# Getting a Perfect Join



## elrod08 (Jul 1, 2011)

I've been making tables out of 2 inch thick board that are 7 to 8 ft. long. I keep running into the same problem with all tables. 

When i dry fit the table, there are always gaps in the seam in the middle. I run them through the joiner. also i tried hand planing them afterwards with the two pieces clamped together, one on top of the other. no luck. although the board will meet up perfectly in some places along the length of seam, there are gaps in other areas along the lenght of the seam which i have to use woood filler which makes it look amaturish in my opinion. could this be due to slight warps in the board. 

Any tricks of the trade to prevent this would be greatly appreciated. Thanks...


----------



## cabinetman (Jul 5, 2007)

elrod08 said:


> I've been making tables out of 2 inch thick board that are 7 to 8 ft. long. I keep running into the same problem with all tables.
> 
> When i dry fit the table, there are always gaps in the seam in the middle. I run them through the joiner. also i tried hand planing them afterwards with the two pieces clamped together, one on top of the other. no luck. although the board will meet up perfectly in some places along the length of seam, there are gaps in other areas along the lenght of the seam which i have to use woood filler which makes it look amaturish in my opinion. could this be due to slight warps in the board.
> 
> Any tricks of the trade to prevent this would be greatly appreciated. Thanks...


The trick is to get both edges straight, or at least mated with no gaps. It's likely your technique with the jointer. Have you tried straight edging on the table saw?












 







.


----------



## firemedic (Dec 26, 2010)

+1 on trying a TS sled. It could be your technique with the jointer but it could also be your jointer. It helps to have a reasonably long jointer bed to get an 8' straight edge. 

As for clamping together and hand planing that too requires a substantial plane. At least a No 7 but an 8 would be better. Also keep in mind that when using that method you have to flip the opposing board to to achieve a flat glue line after.

Good luck!

~tom


----------



## Tony B (Jul 30, 2008)

*Straight Line Rip Jig*

You might want to try this jig out. I'm not near my shop, so I cant get a photo but this should give you the idea. Out of all the jigs you ever build, this will be one of the simplest. If you have a decent table saw and blade, give it a shot, you might be amazed.


----------



## firemedic (Dec 26, 2010)

Tony B said:


> You might want to try this jig out. I'm not near my shop, so I cant get a photo but this should give you the idea. Out of all the jigs you ever build, this will be one of the simplest. If you have a decent table saw and blade, give it a shot, you might be amazed.


~tom


----------



## elrod08 (Jul 1, 2011)

*Jigs and planer use for table joints*



firemedic said:


> +1 on trying a TS sled. It could be your technique with the jointer but it could also be your jointer. It helps to have a reasonably long jointer bed to get an 8' straight edge.
> 
> As for clamping together and hand planing that too requires a substantial plane. At least a No 7 but an 8 would be better. Also keep in mind that when using that method you have to flip the opposing board to to achieve a flat glue line after.
> 
> ...


Thanks everyone! I have a hand held Bosh planer. if i use this method or the jig method, I need to flip the opposing board in either case and the plane it with the hand planer or rip cut along a 2x4 8 foot long jig? I have used a long aluminum straight edge as a jig or fence to keep straight. However, it is not as solid as a 2X4X4 jig would be. Thanks for everyones input.


----------



## cabinetman (Jul 5, 2007)

elrod08 said:


> Thanks everyone! I have a hand held Bosh planer.

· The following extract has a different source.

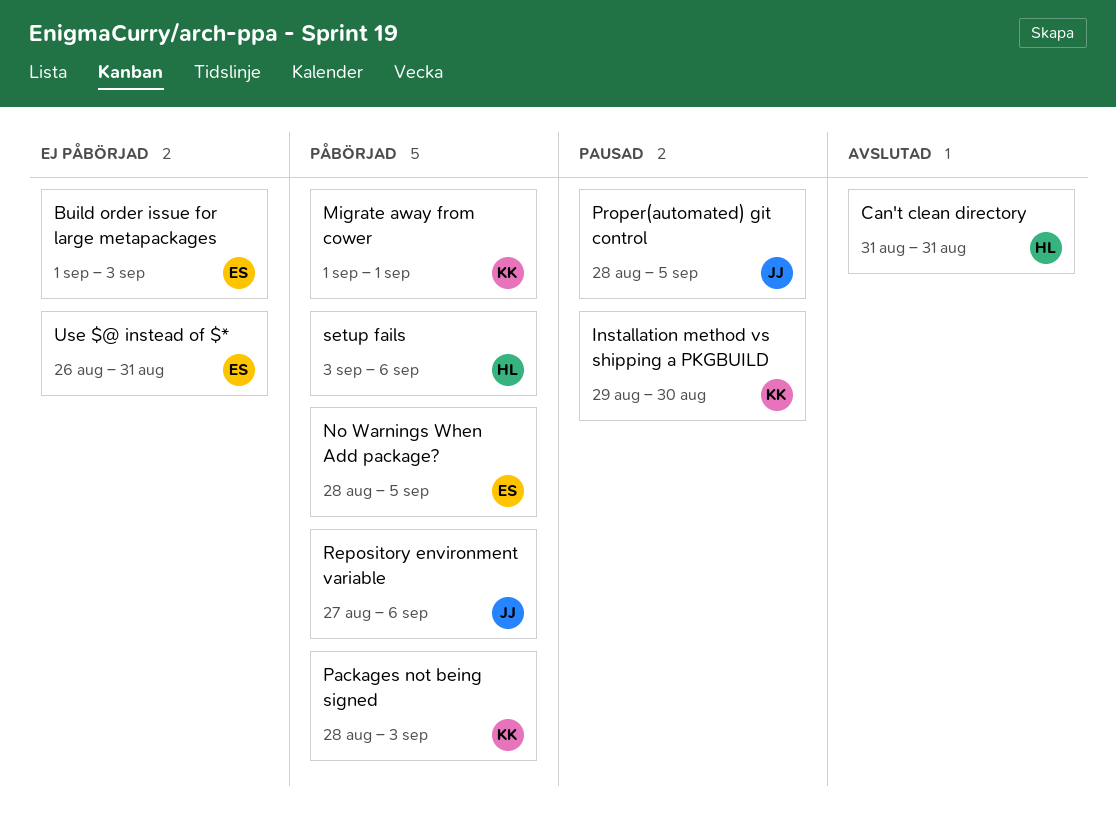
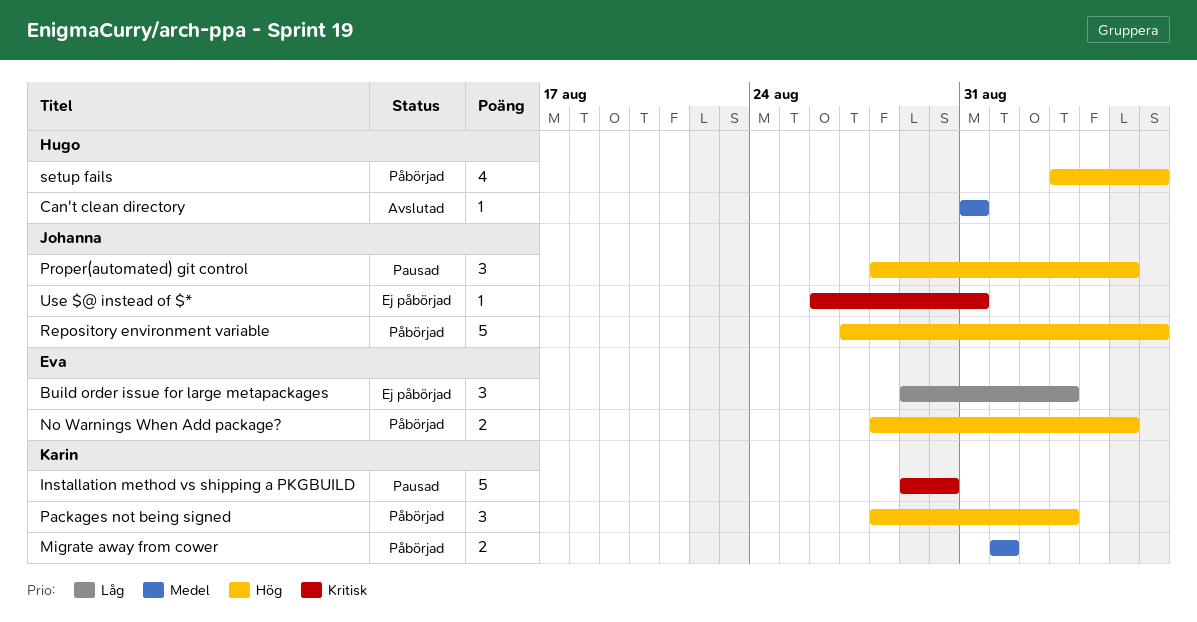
Build order issue for large metapackages, start: Sep 1 -> Aug 29
Use $@ instead of $*, owner: Eva -> Johanna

I wouldn't attempt to straightedge two long board edges for a mating joint with a handheld power planer.












 







.


----------



## elrod08 (Jul 1, 2011)

yeah thanks. I just straight edged with a power saw. had a 6 foot long X three eights wide gap when i dry fit the table pieces. so then i clamped the 2 boards back together and tried the hand planer. even worse now. I'm new at this and don't generally run into this with shorter boards. thanks...


----------



## Brink (Nov 22, 2010)

Sounds like your technique is sound. You had the same issues with the shorter boards, it just becomes more noticeable with the longer boards.

My suggestion: plane 2 joining boards at the same time. "fold" the boards together so the edges are lined up. That way, if you're not at a perfect 90 degrees, the boards will be flat when joined. When planing, use a real good straight edge and take off the high spots until it's flat.


----------



## elrod08 (Jul 1, 2011)

Brink said:


> Sounds like your technique is sound. You had the same issues with the shorter boards, it just becomes more noticeable with the longer boards.
> 
> My suggestion: plane 2 joining boards at the same time. "fold" the boards together so the edges are lined up. That way, if you're not at a perfect 90 degrees, the boards will be flat when joined. When planing, use a real good straight edge and take off the high spots until it's flat.





> I think we found out what it was. our jointer bed from hf is not quite large enough to be running 8 ft boards across. plus the blade is supposed to match up level with the exiting end of the machine which it wasn't. We adjusted it and will give it a shot. Thanks again everyone!


----------